Agencies have been making some good use of social media, gleaning posts for early signs of earthquakes, outbreaks of disease, criminal activity and other events.

But tracking what’s trending is one thing. Being able to search through terabytes of stored posts for deeper information and context is another, as the Library of Congress is discovering with its Twitter Archive.

LOC struck a deal with Twitter in April 2010 to build an archive of tweets, starting with public posts from 2006 to April 2010, and all subsequent public tweets. What started with a collection of 20 billion tweets has grown to about 170 billion, with about 500 million more coming in each day, LOC says in an update on the project published this month.

That’s a big pile of short missives, but one LOC deems important at a time when social media has become such a major channel of communication, “supplementing and in some cases supplanting letters, journals, serial publications and other sources routinely collected by research libraries,” says LOC, which has been archiving public documents of all kinds since 1800.

“Archiving and preserving outlets such as Twitter will enable future researchers access to a fuller picture of today’s cultural norms, dialogue, trends and events to inform scholarship, the legislative process, new works of authorship, education and other purposes.”

The problem is how to enable researchers to separate the right tweets from the chaff — and Twitter has a lot of chaff. Calling it unstructured data would be an understatement, even if the use of hashtags could help in some circumstances.

LOC has received about 400 requests from researchers around the globe asking to peruse the archive on topics ranging from studying the rise of citizen journalism to predicting the stock market. But it has yet to approve any requests because of the problems of searching the archive.
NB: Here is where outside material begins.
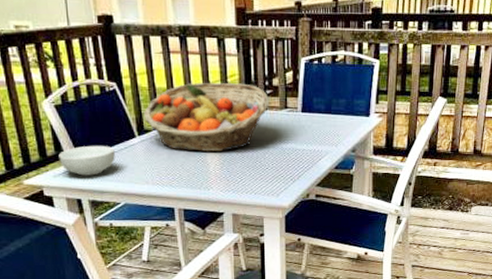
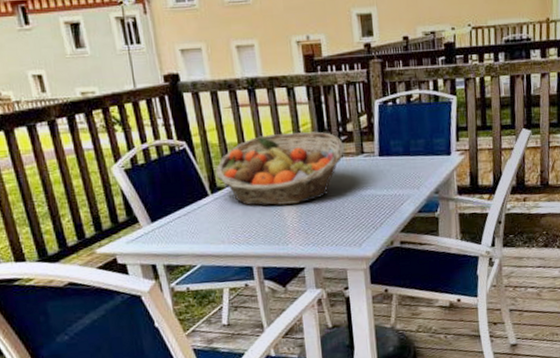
cereal bowl: present [58,145,115,176] -> none [130,206,189,240]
Searching just the 20 billion tweets in the original archive from 2006 to 2010 could take 24 hours, which LOC says is “an inadequate situation in which to begin offering access to researchers.”

The library has looked at distributed and parallel computing solutions designed to quickly divide a search of large data sets, but that would require a prohibitive investment in hundreds, or even thousands, of servers, LOC said. Existing commercial services that provide indexes of historic tweets operate on a small scale that wouldn’t allow the deep dive researchers would require.

“It is clear that technology to allow for scholarship access to large data sets is not nearly as advanced as the technology for creating and distributing that data,” LOC said. “Even the private sector has not yet implemented cost-effective commercial solutions because of the complexity.”

For now, the library also is talking to social media aggregation company Gnip about developing an interface to the archive, and working with congressional researchers and scholars on a basic level of access that researchers could use until archival search improves, LOC said.

The library might not have to wait long. As data feeds have exploded in recent years, big data tools and analytics techniques have improved. Agencies from the Homeland Security Department to NASA, for example, have been using improved text analytics to scan social media for signs of terrorist activity and examine airline logs to improve safety. And a team at the Energy Department’s Oak Ridge National Laboratory recently unveiled Pirhana, software that takes a clustering approach to speeding up search through large data sets.